Diversity indices are useful tools to evaluate and compare the variety, balance, and disparity between different cultural systems. *However, one of the key limitations of diversity indices are that they do not disentangle the underlying proceses of cultural innovation and cultural death.* Ideas and products are "born" (i.e. circulate within a population of individuals) when they are publically produced and shared with others. Ideas and products culturally "die" when they stop circulating between people.



# c. Diversity in American Automobiles

Below we demonstrate some exploratory analyses to look at cultural diversity over time. We feature work on the diversification dynamics of American car models manufactured between 1896 and 2018. We highlight automobiles as they represent one of the most transformative technologies in human history. Since their introduction in the late 19th century, automobiles have radically changed how people move, where people live, and even the global climate. Automobiles are also a diverse technological system (or cultural form) that has gone through many changes but also stayed relatively similar in overall form. 
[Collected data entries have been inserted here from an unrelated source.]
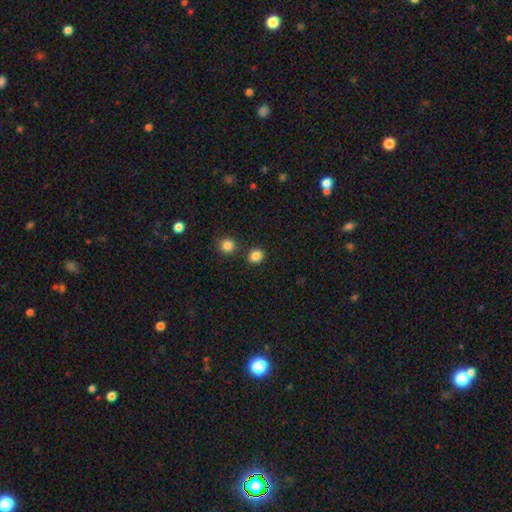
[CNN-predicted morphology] smooth_or_featured: smooth (p=0.85) [alt: star or artifact p=0.11]
how_rounded: round (p=0.76) [alt: in between p=0.23]
merging: none (p=0.81) [alt: merger p=0.09]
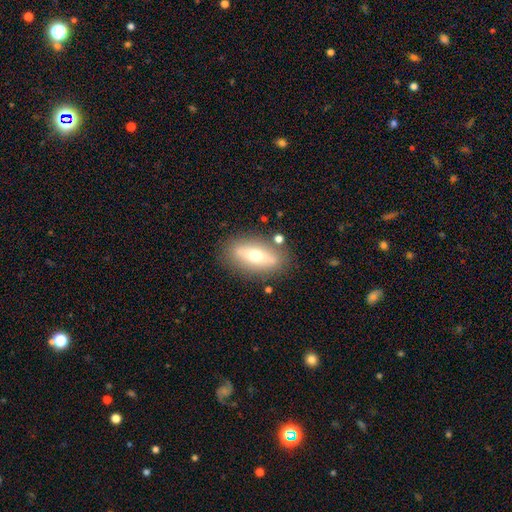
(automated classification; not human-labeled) Smooth or featured: smooth — 52% (featured or disk — 41%)
How rounded: in between — 74% (cigar-shaped — 22%)
Merging: none — 81% (minor disturbance — 12%)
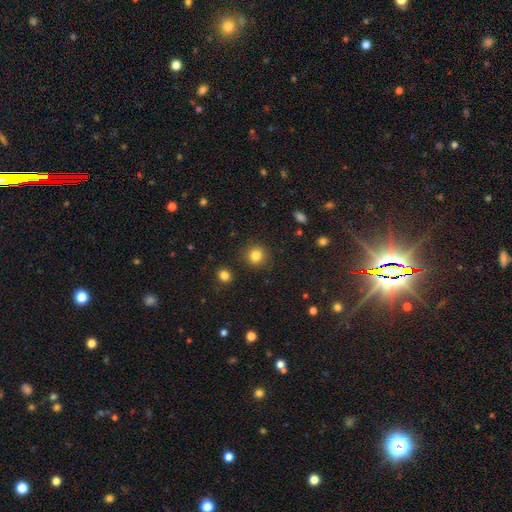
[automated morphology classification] This is clearly a smooth galaxy (83%). How rounded: clearly round (88%). Merging: clearly none (88%).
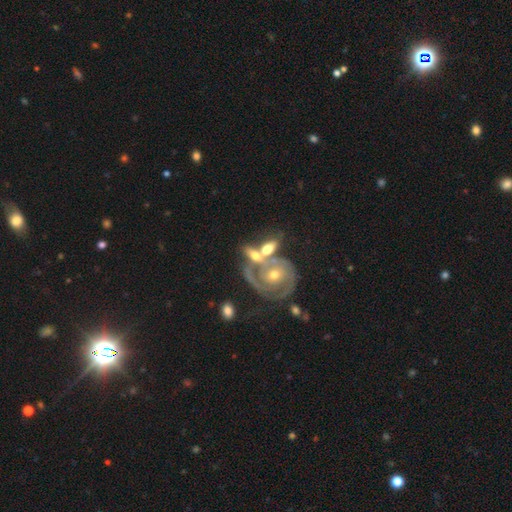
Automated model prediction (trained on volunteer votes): A featured or disk galaxy (66%) with no bar (74%), spiral arms (77%) and a moderate central bulge (56%).

Vote fractions:
- Smooth or featured? featured or disk: 66% / smooth: 27% / star or artifact: 7%
- Edge-on disk? no: 90% / yes: 10%
- Bar? no: 74% / weak: 19% / strong: 7%
- Spiral arms? yes: 77% / no: 23%
- Bulge size? moderate: 56% / small: 32% / large: 7% / none: 3% / dominant: 2%
- Merging? merger: 48% / none: 29% / minor disturbance: 13% / major disturbance: 9%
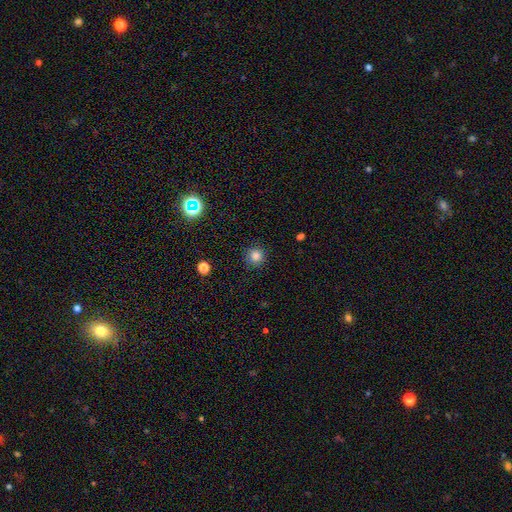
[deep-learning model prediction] A smooth galaxy with no disk features (84%) that is round (94%).

Vote fractions:
- Smooth or featured? smooth: 84% / star or artifact: 12% / featured or disk: 4%
- How rounded? round: 94% / in between: 5% / cigar-shaped: 1%
- Merging? none: 89% / minor disturbance: 8% / major disturbance: 3% / merger: 1%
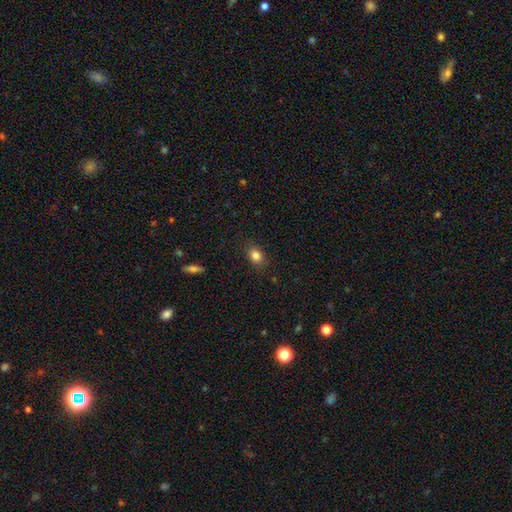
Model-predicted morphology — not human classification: The model was most divided on "how rounded": in between: 57%, round: 42%, cigar-shaped: 1%. More confident: merging — none (85%); smooth or featured — smooth (83%).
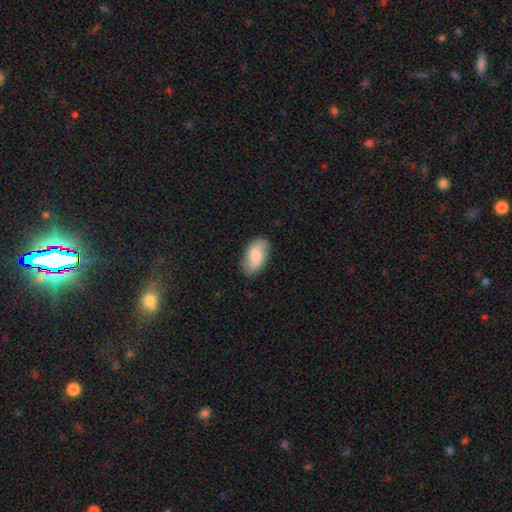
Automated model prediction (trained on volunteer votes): A smooth galaxy with no disk features (72%) that is in between round and cigar-shaped (94%). Merging: none (81%).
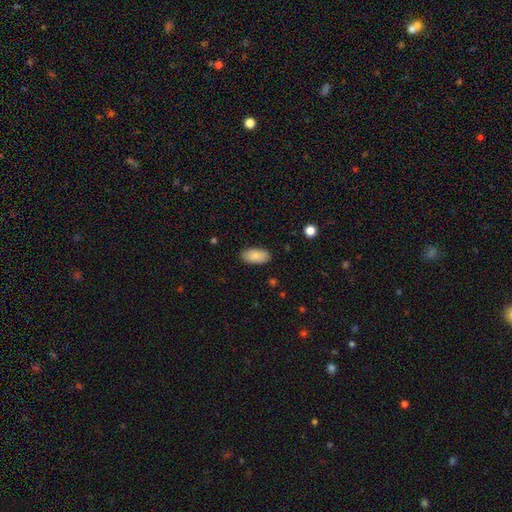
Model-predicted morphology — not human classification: Smooth or featured: smooth — 86% (featured or disk — 7%)
How rounded: in between — 93% (cigar-shaped — 4%)
Merging: none — 86% (minor disturbance — 11%)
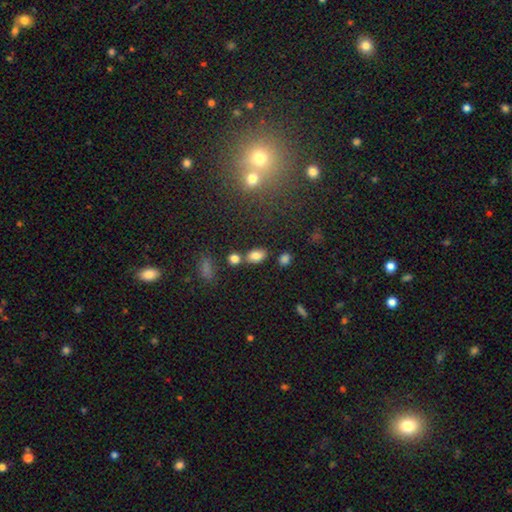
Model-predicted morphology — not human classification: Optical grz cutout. It shows a smooth galaxy with no disk features (79%) that is in between round and cigar-shaped (85%). Merging: none (69%).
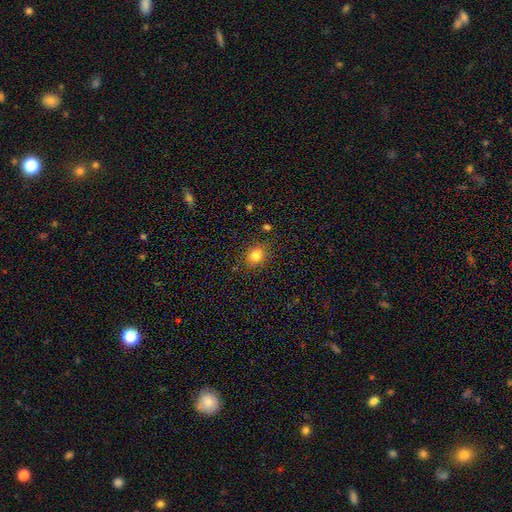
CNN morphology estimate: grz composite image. It shows a smooth galaxy with no disk features (80%) that is round (57%). Merging: none (83%).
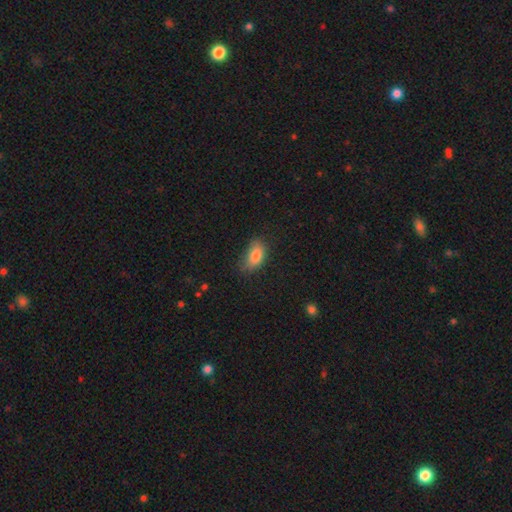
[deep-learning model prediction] Smooth or featured?
  - smooth: 82% *
  - featured or disk: 9%
  - star or artifact: 9%
How rounded?
  - in between: 89% *
  - round: 7%
  - cigar-shaped: 4%
Merging?
  - none: 62% *
  - minor disturbance: 28%
  - major disturbance: 8%
  - merger: 2%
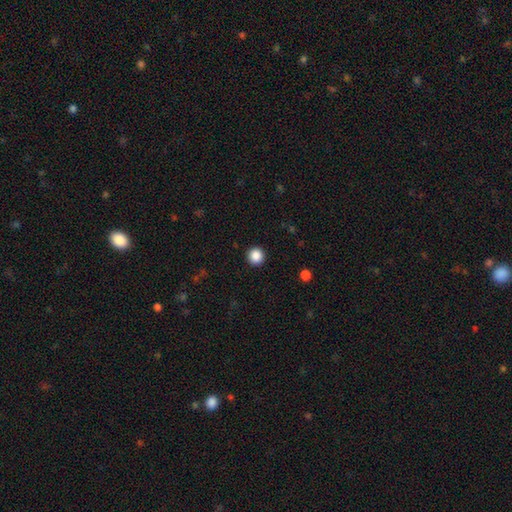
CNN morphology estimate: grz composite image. It shows a smooth galaxy with no disk features (88%) that is round (94%). Merging: none (93%).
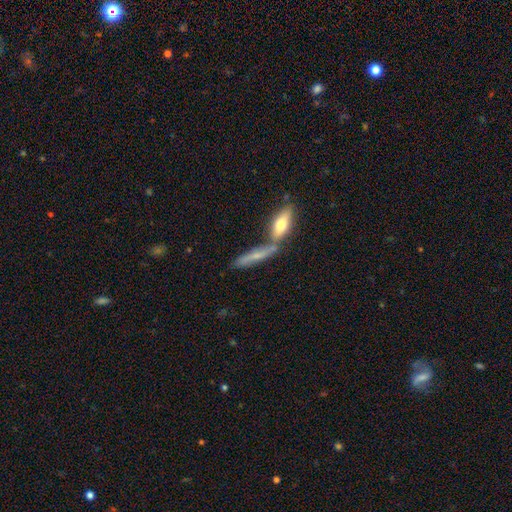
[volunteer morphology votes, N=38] Smooth or featured: smooth — 55% (featured or disk — 37%)
How rounded: cigar-shaped — 86% (in between — 14%)
Merging: merger — 51% (none — 40%)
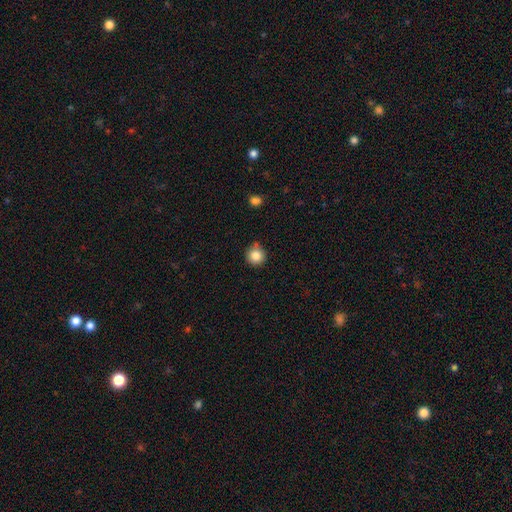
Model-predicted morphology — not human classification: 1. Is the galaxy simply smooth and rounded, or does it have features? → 84% smooth, 10% star or artifact, 6% featured or disk.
In our analysis, we use car models as an example of cultural lineages. This is because we consider each car model to have a commercial and cultural reality that persists through time despite small generational changes in features and physical appearances. In addition, car models have an established classification/categorization scheme that has emerged throughout the history of the automotive industry. The benefits of using an established classification scheme is that we do not need to quantify all the traits of each car model, as would be required for phylogenetic analysis; we only need to know the starting and ending years of production (occurrence data) for each car model. 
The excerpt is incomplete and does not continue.